ChatGPT welcome screen
Image Credits: Leon Neal / Getty Images

Questions about ChatGPT-maker OpenAI’s ability to comply with European privacy rules are in the frame again after a detailed complaint was filed with the Polish data protection authority yesterday.

The complaint, which TechCrunch has reviewed, alleges the U.S. based AI giant is in breach of the bloc’s General Data Protection Regulation (GDPR) — across a sweep of dimensions: Lawful basis, transparency, fairness, data access rights, and privacy by design are all areas it argues OpenAI is infringing EU privacy rules. (Aka, Articles 5(1)(a), 12, 15, 16 and 25(1) of the GDPR).

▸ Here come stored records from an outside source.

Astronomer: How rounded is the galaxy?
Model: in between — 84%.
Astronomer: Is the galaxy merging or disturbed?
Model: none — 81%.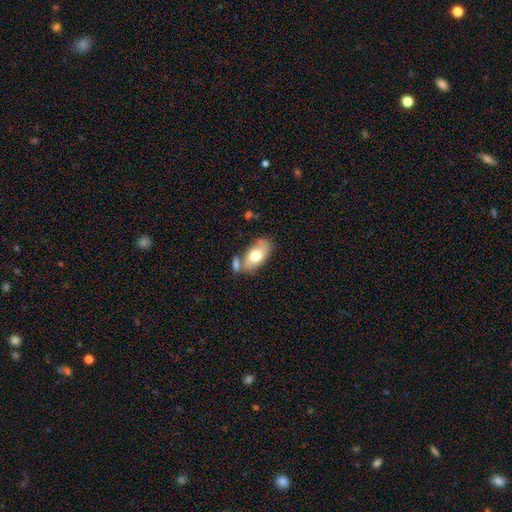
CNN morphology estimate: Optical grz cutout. It shows a smooth galaxy with no disk features (69%) that is in between round and cigar-shaped (92%). Merging: none (54%).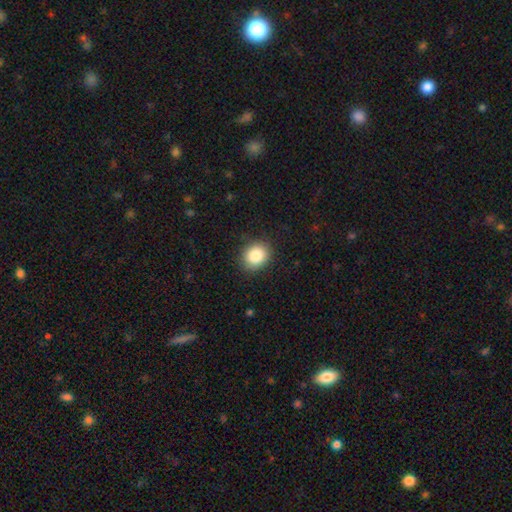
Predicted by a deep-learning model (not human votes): smooth 85%, star or artifact 9%, featured or disk 6%. Down the decision tree: how rounded — round (67%); merging — none (87%).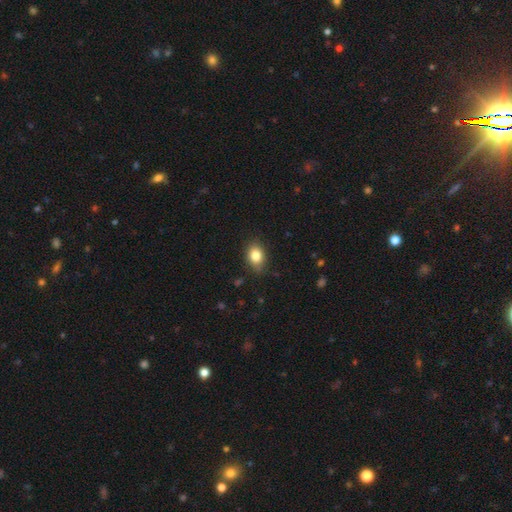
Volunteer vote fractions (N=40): This is clearly a smooth galaxy (90%). How rounded: clearly in between (83%). Merging: clearly none (84%).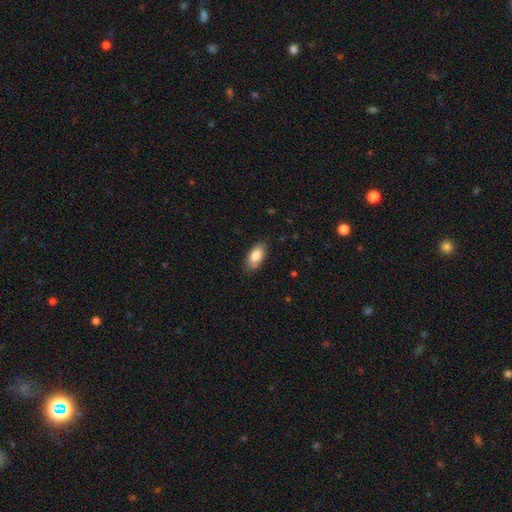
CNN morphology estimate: type=smooth (85%); roundness=in between (90%); merging=none (82%).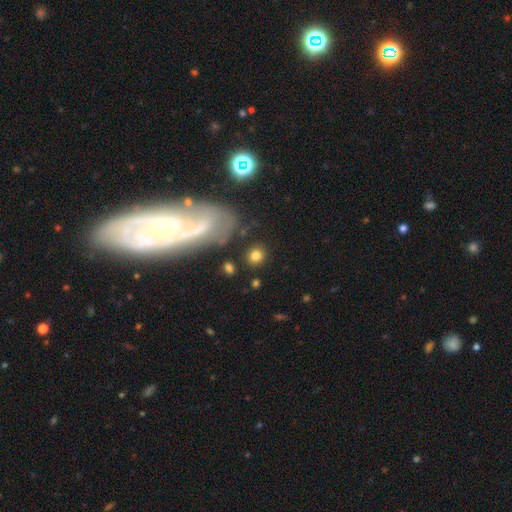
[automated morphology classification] A smooth galaxy with no disk features (80%) that is round (83%). Merging: none (82%).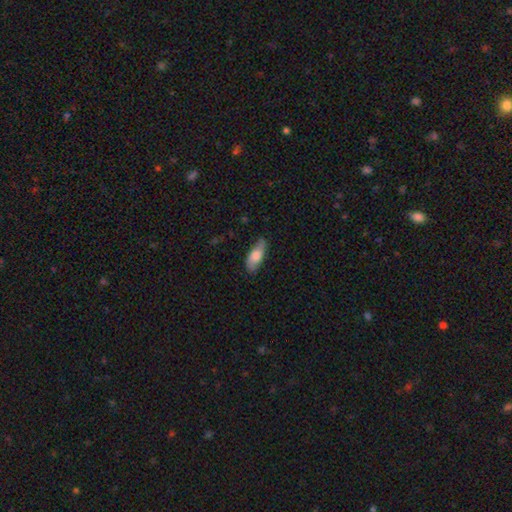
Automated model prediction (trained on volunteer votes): smooth 70%, featured or disk 24%, star or artifact 6%. Down the decision tree: how rounded — in between (74%); merging — none (74%).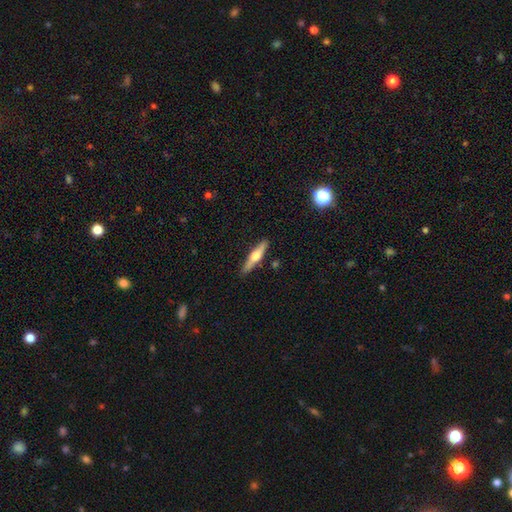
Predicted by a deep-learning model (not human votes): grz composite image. It shows a featured or disk galaxy (55%) viewed edge-on (95%) with a rounded central bulge (92%). Merging: none (87%).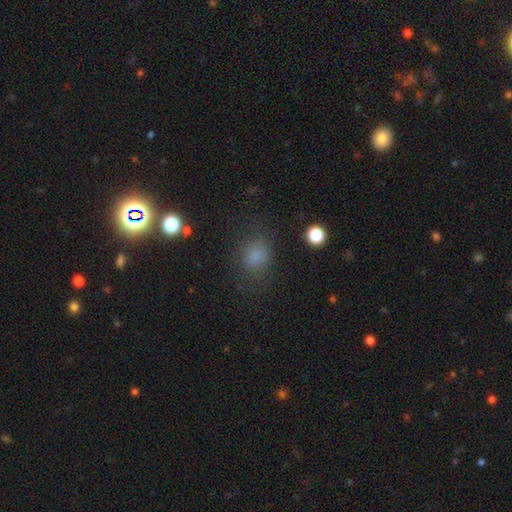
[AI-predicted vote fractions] Smooth or featured? Predicted: smooth (p=0.78). How rounded? Predicted: round (p=0.64). Merging? Predicted: none (p=0.75).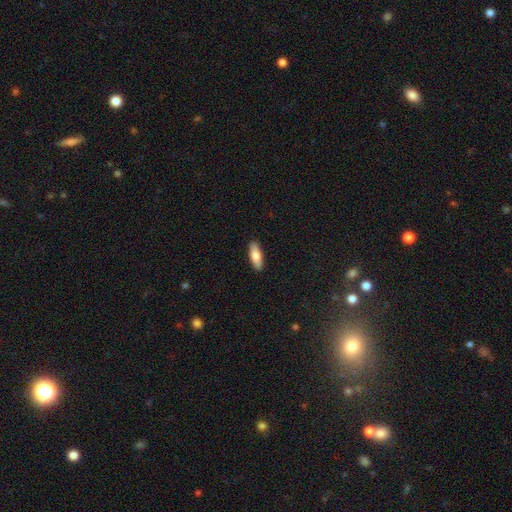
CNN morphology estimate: This appears to be a smooth galaxy with no disk features (75%) that is in between round and cigar-shaped (58%). Merging: none (90%).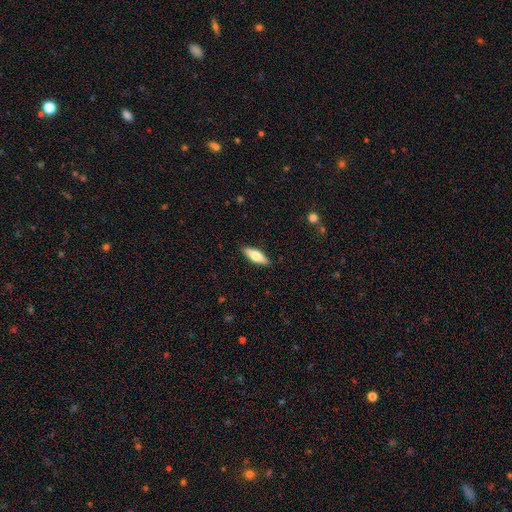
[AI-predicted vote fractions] Q: Smooth or featured?
A: smooth (61%); runner-up: featured or disk (33%)
Q: How rounded?
A: cigar-shaped (49%); runner-up: in between (48%)
Q: Merging?
A: none (89%); runner-up: minor disturbance (8%)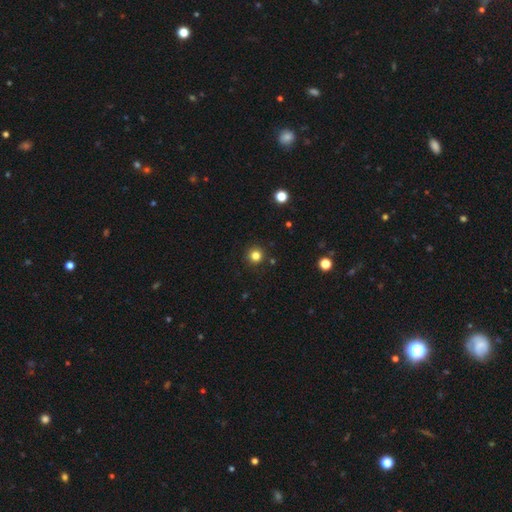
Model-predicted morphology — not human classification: Smooth or featured? smooth (82%)
How rounded? round (95%)
Merging? none (91%)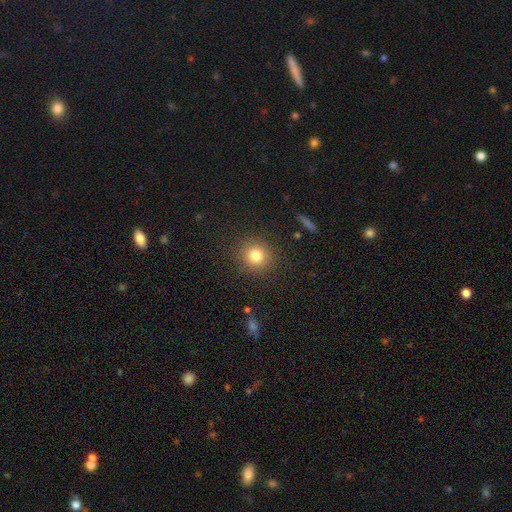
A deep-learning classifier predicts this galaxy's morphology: Smooth or featured: smooth — 80% (star or artifact — 13%)
How rounded: round — 90% (in between — 9%)
Merging: none — 89% (minor disturbance — 7%)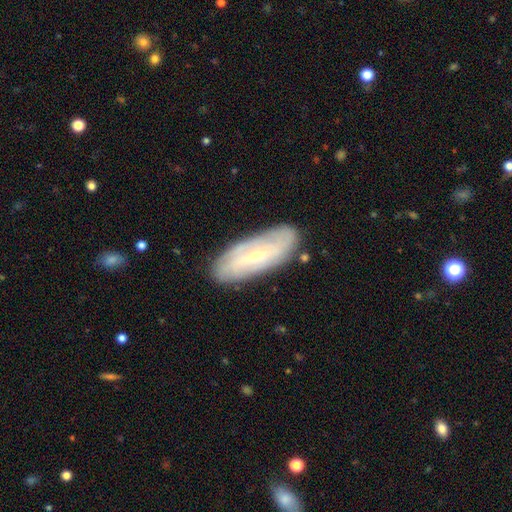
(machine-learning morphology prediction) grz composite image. It shows a featured or disk galaxy (63%) with a weak bar (41%), spiral arms (71%) and a small central bulge (70%). Merging: none (82%).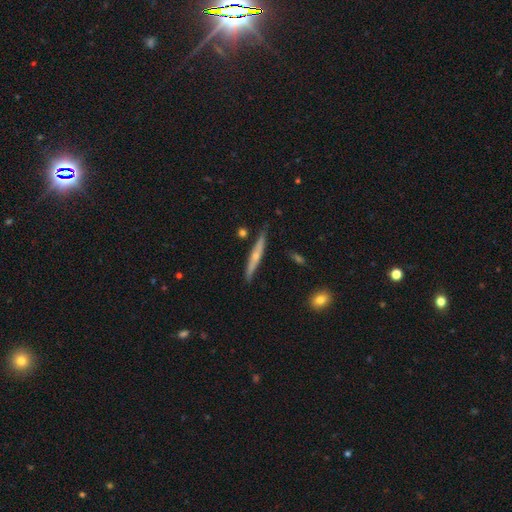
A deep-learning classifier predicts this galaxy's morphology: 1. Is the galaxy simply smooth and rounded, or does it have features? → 64% featured or disk, 30% smooth, 6% star or artifact.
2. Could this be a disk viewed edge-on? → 95% yes, 5% no.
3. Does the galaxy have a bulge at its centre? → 74% rounded, 22% none, 4% boxy.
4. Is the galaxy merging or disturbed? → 83% none, 13% minor disturbance, 2% merger, 2% major disturbance.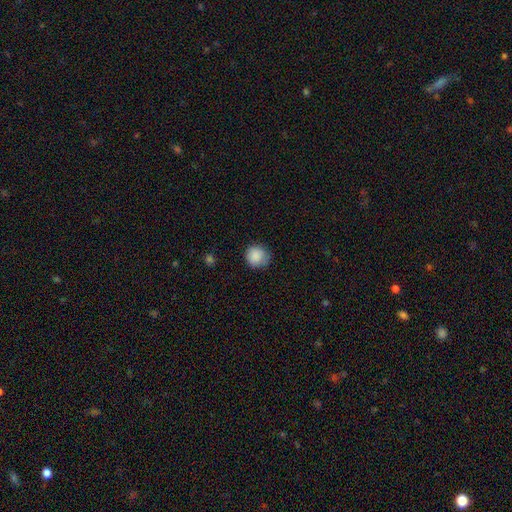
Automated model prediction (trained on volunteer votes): Q: Smooth or featured?
A: smooth (87%); runner-up: star or artifact (8%)
Q: How rounded?
A: round (89%); runner-up: in between (10%)
Q: Merging?
A: none (73%); runner-up: minor disturbance (21%)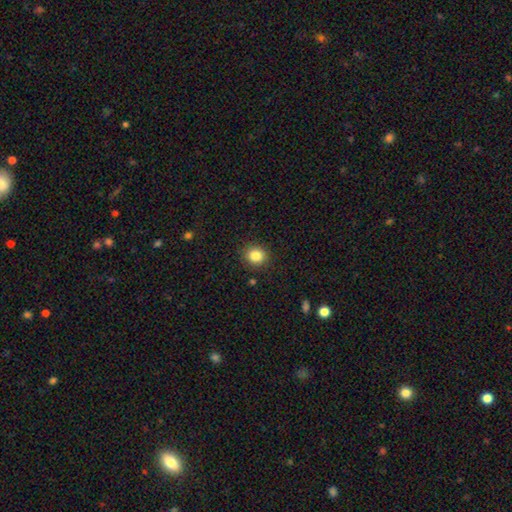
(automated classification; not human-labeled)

Indeed, the complaint frames the novel generative AI technology and its maker’s approach to developing and operating the viral tool as essentially a systematic breach of the pan-EU regime. Another suggestion, therefore, is that OpenAI has overlooked another requirement in the GDPR to undertake prior consultation with regulators (Article 36) — since, if it had conducted a proactive assessment which identified high risks to people’s rights unless mitigating measures were applied it should have given pause for thought. Yet OpenAI apparently rolled ahead and launched ChatGPT in Europe without engaging with local regulators which could have ensured it avoided falling foul of the bloc’s privacy rulebook.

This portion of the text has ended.